The problem here is that notarisation requires the hardened runtime and the hardened runtime, by default, prevents apps from generating code on the fly. The backtrace here strongly suggests that your app is crashing because the V8 JavaScript engine is doing just that.

The best way to resolve such issues depends on the exact behaviour of the third-party tools in question. For more background on this, see this thread.

Share and Enjoy

Quinn “The Eskimo!”
Apple Developer Relations, Developer Technical Support, Core OS/Hardware

let myEmail = "eskimo" + "1" + "@apple.com"

Thanks Quinn,


I used that thread as a reference for debugging my issue prior to posting on the forums. I crafted an entitlements file with both the jit and unsigned executable memory allowment and signed the app and files with it. I can see that it's attached when I run a codesign --verify on the app, but is there any other way to check if it is actually working?

As a followup, I have also built an Electron app from the ground up using their prebuilt binaries and then dropping in their Hello World app (https://electronjs.org/docs/tutorial/first-app) verbatim into the right folder. This also passes every codesign verification as well as gatekeeper and notarization checks however it fials with the exact same error despite being passed in the following entitlements:

<?xml version="1.0" encoding="UTF-8" ?>
<!DOCTYPE plist PUBLIC "-//Apple//DTD PLIST 1.0//EN" "http://www.apple.com/DTDs/PropertyList-1.0.dtd">
<plist version="1.0">
  <dict>
  <key>com.apple.security.cs.allow-jit</key>
  <true/>
  <key>com.apple.security.cs.allow-unsigned-executable-memory</key>
  <true/>
  </dict>
</plist>

I’m sorry but I’ve reached the limits of the help I can provide you. DTS’s role here at Apple is to support Apple’s APIs and tools. We do not support third-party tools. If you have questions about how to use such tools, you must escalate those with your tool’s vendor.

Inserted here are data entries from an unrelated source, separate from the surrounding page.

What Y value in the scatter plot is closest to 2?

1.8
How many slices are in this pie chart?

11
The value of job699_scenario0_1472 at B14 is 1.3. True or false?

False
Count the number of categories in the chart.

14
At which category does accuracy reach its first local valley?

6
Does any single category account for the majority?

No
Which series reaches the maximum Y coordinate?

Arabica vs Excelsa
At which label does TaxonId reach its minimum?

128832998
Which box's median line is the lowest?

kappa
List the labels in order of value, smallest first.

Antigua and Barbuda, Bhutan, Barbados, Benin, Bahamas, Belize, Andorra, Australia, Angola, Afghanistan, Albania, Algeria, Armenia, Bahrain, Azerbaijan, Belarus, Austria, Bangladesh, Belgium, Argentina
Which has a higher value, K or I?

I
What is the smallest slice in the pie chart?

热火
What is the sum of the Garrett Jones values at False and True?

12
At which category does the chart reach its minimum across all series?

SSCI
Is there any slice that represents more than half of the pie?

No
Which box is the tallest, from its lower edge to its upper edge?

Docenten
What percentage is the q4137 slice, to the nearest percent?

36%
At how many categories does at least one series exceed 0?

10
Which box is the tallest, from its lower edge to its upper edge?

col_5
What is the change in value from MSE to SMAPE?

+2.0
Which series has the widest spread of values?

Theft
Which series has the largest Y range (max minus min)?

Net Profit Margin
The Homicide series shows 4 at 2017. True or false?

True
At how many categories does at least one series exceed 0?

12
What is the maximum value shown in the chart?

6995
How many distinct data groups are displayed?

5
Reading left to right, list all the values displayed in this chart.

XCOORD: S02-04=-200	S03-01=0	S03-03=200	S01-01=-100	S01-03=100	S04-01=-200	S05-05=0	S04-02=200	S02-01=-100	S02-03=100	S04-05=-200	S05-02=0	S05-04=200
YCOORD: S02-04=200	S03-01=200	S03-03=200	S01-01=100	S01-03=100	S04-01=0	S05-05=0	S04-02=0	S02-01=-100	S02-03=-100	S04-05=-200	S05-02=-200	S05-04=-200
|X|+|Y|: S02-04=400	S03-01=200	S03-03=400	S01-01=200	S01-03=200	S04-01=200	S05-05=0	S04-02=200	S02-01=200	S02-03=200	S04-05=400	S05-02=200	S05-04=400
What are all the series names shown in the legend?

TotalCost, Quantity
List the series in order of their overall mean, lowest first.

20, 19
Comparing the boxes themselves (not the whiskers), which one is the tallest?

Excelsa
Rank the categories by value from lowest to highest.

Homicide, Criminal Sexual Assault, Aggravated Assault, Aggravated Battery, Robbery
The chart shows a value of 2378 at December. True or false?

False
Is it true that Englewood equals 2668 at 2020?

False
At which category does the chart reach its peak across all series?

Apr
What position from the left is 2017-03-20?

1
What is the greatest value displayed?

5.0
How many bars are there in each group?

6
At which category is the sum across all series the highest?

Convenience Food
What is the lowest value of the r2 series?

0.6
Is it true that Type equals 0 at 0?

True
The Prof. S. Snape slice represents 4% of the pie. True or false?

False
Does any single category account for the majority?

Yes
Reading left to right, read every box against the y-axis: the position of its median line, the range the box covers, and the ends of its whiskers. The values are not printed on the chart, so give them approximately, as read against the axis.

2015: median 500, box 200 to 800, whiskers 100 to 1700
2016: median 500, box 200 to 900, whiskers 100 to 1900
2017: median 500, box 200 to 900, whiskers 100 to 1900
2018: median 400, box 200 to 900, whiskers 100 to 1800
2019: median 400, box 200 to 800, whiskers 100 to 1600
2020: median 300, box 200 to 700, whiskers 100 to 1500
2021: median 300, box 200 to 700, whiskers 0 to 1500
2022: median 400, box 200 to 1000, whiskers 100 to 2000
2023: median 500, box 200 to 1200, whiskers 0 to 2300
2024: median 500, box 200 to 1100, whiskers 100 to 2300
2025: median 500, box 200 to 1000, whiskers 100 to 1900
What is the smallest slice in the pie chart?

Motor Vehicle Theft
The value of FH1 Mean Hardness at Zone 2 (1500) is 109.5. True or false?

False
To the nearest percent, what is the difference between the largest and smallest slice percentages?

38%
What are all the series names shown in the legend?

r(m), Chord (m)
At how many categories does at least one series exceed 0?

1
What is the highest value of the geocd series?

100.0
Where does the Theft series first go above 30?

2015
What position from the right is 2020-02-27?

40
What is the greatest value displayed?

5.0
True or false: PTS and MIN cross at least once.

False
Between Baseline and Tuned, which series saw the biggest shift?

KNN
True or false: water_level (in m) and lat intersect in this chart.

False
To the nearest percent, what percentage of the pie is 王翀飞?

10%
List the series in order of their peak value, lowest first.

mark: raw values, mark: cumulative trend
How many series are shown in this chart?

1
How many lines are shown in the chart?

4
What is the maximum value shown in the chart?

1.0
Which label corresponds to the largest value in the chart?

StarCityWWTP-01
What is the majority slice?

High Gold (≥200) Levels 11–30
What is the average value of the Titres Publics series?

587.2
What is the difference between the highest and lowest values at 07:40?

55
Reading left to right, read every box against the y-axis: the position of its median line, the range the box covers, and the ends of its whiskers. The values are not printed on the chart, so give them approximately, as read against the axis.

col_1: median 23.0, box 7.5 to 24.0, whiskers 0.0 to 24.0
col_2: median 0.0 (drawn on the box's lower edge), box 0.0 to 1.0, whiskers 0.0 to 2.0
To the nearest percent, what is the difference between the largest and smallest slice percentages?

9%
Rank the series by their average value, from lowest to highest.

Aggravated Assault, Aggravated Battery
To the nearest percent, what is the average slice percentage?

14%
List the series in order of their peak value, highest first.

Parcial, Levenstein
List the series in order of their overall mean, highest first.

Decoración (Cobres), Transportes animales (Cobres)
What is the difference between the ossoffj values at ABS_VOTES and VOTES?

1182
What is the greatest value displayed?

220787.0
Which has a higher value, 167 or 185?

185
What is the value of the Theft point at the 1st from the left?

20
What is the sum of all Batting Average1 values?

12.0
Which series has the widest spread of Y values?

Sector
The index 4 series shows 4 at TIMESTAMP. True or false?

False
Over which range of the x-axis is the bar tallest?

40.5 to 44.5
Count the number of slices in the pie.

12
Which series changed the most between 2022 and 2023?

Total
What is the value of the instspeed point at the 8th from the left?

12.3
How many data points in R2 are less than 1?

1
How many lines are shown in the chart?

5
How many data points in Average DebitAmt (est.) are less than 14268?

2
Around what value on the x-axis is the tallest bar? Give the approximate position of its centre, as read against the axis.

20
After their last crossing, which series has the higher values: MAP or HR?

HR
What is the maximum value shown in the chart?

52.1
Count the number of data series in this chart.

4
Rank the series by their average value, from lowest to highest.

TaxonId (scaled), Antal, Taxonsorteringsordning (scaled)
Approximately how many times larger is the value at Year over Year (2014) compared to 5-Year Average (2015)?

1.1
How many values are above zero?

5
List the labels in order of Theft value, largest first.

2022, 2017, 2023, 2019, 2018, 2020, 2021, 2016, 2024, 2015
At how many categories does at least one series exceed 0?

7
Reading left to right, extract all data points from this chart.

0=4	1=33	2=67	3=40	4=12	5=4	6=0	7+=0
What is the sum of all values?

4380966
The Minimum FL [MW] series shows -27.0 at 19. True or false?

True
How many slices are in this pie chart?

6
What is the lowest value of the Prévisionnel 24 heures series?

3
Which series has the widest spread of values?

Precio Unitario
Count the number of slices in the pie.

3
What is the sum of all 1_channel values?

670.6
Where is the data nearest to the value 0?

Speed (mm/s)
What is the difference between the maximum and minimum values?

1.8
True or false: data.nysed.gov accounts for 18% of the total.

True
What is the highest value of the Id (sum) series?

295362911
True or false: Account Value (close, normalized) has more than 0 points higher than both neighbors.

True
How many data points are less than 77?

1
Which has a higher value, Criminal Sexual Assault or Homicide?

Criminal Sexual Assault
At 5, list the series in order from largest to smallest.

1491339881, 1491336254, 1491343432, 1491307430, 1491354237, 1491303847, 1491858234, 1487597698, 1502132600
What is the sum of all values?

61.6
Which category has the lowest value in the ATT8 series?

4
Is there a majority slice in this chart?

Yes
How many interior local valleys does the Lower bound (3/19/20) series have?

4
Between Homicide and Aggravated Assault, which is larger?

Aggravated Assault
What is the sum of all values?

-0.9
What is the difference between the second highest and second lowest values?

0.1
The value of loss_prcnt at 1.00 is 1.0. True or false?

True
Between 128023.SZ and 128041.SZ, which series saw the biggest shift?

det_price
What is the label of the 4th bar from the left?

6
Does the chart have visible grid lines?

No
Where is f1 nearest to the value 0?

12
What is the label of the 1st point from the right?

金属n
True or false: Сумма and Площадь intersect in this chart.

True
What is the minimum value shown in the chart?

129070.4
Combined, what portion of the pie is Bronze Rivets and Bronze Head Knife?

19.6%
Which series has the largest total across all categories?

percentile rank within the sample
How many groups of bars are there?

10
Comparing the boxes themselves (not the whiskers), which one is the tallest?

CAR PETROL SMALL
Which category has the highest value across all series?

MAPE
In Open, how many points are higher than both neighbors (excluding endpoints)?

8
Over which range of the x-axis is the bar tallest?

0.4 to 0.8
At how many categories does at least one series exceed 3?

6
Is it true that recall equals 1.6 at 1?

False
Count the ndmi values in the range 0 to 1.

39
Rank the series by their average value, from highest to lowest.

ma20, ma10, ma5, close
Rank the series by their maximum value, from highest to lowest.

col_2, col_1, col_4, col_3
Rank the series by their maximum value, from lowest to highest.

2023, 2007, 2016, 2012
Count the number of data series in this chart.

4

If your tools vendor has questions about how their tool interacts with the hardened runtime, I’m happy to help them. They can post here if they want, but it’d probably be better to open a DTS tech support incident. Keep in mind, however, that DTS will only accept such questions if they come from the tools vendor [1].

Share and Enjoy

Quinn “The Eskimo!”
Apple Developer Relations, Developer Technical Support, Core OS/Hardware

let myEmail = "eskimo" + "1" + "@apple.com"

[1] In the case of an open source project, this translates to someone who is familiar with the code and can make changes to it.

Hi Quinn,
Could you please look onto the below issue, I am struggling to get it resolved for a very long time.
https://forums.developer.apple.com/message/387691

If I don't sign or notarize the application, everything works fine; the crash occurs when starting a certain process in hardened runtime (after signing and notarization), It shows signal killed.